======== SUPPLIED RECORDS

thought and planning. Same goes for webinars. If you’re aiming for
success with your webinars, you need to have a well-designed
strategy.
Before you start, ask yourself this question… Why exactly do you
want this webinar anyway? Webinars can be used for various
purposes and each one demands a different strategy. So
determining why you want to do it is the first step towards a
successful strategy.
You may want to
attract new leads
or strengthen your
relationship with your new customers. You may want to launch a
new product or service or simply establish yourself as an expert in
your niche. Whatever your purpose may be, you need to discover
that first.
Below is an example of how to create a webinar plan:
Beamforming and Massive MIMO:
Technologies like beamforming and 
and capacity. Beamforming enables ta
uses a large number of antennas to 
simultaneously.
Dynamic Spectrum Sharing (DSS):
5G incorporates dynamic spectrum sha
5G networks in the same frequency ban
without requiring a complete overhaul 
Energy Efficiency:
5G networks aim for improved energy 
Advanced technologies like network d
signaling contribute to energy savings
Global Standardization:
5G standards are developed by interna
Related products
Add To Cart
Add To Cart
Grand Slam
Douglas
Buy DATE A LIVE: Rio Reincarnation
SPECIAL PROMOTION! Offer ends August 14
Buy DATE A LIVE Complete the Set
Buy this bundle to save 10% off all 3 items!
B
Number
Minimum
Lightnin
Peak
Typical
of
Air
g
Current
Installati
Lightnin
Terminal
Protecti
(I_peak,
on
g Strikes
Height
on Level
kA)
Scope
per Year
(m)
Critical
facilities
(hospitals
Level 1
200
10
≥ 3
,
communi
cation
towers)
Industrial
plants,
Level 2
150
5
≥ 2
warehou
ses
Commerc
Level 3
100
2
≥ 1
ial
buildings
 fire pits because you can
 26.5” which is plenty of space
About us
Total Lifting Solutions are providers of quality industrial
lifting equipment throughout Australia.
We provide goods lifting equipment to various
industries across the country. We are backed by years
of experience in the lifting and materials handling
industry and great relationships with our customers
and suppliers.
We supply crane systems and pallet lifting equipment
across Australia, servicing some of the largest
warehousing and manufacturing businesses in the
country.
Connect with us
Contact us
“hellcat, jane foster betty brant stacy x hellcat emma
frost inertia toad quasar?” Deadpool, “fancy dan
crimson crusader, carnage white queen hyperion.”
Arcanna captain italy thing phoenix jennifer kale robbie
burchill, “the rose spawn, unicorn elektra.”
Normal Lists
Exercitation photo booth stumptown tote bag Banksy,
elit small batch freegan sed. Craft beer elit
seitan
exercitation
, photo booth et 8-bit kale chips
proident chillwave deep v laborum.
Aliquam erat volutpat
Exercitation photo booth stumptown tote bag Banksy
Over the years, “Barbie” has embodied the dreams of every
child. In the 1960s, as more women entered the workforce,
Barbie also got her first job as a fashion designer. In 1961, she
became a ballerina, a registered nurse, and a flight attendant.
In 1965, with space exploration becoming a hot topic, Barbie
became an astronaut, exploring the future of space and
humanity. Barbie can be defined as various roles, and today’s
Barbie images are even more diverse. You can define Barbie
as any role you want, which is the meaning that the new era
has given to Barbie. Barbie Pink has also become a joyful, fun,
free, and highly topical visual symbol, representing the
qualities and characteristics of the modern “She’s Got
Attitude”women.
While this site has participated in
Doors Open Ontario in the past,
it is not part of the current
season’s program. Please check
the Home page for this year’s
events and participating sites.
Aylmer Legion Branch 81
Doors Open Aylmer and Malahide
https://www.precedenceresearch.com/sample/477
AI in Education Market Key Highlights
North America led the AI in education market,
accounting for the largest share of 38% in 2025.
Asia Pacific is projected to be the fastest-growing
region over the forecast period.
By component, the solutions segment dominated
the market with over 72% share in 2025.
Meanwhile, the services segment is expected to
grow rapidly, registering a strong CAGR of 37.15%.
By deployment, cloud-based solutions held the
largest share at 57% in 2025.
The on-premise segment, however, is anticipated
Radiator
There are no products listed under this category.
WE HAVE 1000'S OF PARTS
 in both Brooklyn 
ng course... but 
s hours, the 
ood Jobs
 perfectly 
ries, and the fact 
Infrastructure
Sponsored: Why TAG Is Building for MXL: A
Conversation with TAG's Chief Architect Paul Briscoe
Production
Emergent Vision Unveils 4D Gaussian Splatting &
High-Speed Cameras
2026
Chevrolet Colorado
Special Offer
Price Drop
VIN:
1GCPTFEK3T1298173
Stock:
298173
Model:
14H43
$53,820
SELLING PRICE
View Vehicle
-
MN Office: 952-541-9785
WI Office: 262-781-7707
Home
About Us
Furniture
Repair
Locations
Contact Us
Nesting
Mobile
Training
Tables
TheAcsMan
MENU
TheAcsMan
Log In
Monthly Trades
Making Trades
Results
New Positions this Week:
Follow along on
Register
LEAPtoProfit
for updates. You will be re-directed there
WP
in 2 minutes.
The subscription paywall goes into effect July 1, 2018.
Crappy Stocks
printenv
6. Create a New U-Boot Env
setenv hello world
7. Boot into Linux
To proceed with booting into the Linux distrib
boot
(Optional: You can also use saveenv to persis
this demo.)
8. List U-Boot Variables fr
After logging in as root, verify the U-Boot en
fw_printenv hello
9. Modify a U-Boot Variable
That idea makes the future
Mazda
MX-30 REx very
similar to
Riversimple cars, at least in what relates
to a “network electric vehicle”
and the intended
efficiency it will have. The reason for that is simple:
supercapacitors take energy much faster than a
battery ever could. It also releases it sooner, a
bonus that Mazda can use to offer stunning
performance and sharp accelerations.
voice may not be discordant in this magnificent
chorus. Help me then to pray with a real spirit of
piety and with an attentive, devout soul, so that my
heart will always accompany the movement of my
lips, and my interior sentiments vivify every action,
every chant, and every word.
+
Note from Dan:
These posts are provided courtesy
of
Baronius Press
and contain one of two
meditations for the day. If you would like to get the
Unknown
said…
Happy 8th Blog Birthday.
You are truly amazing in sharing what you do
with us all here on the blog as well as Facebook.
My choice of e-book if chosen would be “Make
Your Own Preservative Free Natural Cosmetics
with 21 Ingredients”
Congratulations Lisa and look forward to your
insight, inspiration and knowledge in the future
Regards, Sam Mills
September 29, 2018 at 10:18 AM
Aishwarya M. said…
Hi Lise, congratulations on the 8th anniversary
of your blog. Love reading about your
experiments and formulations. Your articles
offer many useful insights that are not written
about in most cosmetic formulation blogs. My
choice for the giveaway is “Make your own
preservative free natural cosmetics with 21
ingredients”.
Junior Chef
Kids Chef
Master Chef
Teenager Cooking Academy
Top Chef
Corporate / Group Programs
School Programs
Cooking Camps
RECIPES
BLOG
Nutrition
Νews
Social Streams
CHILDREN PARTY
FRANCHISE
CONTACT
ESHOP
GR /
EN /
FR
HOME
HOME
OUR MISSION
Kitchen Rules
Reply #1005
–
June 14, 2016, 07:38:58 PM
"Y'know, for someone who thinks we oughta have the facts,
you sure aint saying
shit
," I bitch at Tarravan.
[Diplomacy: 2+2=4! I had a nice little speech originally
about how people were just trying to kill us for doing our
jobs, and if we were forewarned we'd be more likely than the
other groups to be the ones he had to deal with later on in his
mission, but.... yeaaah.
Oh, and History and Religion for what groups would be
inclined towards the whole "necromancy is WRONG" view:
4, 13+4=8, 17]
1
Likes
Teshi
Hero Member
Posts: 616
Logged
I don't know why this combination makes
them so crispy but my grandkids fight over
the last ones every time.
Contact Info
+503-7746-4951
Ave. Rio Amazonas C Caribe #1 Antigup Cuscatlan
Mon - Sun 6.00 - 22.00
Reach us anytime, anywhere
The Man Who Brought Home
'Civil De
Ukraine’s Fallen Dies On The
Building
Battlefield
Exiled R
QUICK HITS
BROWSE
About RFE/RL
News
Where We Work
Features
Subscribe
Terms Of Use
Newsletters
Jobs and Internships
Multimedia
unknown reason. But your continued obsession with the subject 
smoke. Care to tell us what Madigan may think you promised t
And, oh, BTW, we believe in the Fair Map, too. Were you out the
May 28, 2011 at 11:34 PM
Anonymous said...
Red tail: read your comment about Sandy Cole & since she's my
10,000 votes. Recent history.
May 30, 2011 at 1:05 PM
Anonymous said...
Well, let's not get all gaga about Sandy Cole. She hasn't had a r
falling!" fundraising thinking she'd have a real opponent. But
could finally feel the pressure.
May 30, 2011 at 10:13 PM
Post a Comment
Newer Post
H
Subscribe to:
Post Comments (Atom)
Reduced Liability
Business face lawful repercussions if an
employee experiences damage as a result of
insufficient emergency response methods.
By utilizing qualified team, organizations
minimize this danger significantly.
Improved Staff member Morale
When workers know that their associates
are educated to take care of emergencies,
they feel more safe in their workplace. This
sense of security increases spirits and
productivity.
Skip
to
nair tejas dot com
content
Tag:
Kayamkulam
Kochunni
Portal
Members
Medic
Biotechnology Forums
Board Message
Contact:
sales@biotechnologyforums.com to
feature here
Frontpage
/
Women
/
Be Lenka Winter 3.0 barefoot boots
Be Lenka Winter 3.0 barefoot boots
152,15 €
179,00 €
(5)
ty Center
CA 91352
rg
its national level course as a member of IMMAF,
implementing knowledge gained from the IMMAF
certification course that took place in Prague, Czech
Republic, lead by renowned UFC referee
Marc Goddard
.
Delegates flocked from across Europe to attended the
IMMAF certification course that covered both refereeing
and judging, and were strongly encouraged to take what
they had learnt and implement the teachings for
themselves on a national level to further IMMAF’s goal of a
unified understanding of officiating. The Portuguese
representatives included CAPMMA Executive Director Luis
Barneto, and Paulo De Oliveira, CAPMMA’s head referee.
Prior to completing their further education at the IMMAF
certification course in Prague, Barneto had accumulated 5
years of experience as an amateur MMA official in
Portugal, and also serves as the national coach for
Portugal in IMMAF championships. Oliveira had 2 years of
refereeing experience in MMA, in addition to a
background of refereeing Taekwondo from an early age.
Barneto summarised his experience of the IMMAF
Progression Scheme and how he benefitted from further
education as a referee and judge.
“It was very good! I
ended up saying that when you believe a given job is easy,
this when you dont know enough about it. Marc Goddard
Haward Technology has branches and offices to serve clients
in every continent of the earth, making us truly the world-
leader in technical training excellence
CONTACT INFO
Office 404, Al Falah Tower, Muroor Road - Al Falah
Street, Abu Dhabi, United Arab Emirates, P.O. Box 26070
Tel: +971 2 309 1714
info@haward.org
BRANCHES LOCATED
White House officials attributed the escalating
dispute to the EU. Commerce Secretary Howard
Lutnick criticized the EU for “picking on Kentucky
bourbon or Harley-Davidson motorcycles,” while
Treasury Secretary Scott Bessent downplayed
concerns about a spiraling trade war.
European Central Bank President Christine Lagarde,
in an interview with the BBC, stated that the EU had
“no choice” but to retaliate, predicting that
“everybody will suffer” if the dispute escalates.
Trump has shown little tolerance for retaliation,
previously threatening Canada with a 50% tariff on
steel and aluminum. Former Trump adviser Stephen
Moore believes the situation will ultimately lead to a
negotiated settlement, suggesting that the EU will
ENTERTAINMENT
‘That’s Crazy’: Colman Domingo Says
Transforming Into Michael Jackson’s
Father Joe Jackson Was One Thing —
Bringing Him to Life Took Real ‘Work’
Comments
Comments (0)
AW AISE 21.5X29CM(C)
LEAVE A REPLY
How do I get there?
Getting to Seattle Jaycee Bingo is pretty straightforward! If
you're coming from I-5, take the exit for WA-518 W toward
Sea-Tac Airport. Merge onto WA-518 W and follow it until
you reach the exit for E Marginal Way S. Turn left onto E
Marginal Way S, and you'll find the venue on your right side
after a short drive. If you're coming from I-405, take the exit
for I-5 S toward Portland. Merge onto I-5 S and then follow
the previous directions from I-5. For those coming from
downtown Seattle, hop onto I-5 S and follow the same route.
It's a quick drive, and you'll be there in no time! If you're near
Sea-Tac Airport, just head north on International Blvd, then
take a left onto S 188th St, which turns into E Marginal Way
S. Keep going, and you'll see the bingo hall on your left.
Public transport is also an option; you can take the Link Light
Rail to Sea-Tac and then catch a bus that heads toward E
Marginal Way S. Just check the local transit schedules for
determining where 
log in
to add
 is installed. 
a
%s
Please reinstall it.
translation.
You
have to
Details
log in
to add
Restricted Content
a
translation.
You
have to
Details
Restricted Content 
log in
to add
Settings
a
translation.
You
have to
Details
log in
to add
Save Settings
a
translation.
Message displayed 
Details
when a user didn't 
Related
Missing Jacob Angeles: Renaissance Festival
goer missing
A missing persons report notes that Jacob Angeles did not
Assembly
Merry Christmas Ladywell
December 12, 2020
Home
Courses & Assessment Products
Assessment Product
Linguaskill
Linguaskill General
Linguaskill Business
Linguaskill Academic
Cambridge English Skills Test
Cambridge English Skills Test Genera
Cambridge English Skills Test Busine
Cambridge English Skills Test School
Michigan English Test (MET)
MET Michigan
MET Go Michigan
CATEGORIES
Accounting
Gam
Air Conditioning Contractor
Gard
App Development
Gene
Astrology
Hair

================

Reproduce the lines of the records from the very first line through the line holding "Related products", with both of those lines included.

thought and planning. Same goes for webinars. If you’re aiming for
success with your webinars, you need to have a well-designed
strategy.
Before you start, ask yourself this question… Why exactly do you
want this webinar anyway? Webinars can be used for various
purposes and each one demands a different strategy. So
determining why you want to do it is the first step towards a
successful strategy.
You may want to
attract new leads
or strengthen your
relationship with your new customers. You may want to launch a
new product or service or simply establish yourself as an expert in
your niche. Whatever your purpose may be, you need to discover
that first.
Below is an example of how to create a webinar plan:
Beamforming and Massive MIMO:
Technologies like beamforming and 
and capacity. Beamforming enables ta
uses a large number of antennas to 
simultaneously.
Dynamic Spectrum Sharing (DSS):
5G incorporates dynamic spectrum sha
5G networks in the same frequency ban
without requiring a complete overhaul 
Energy Efficiency:
5G networks aim for improved energy 
Advanced technologies like network d
signaling contribute to energy savings
Global Standardization:
5G standards are developed by interna
Related products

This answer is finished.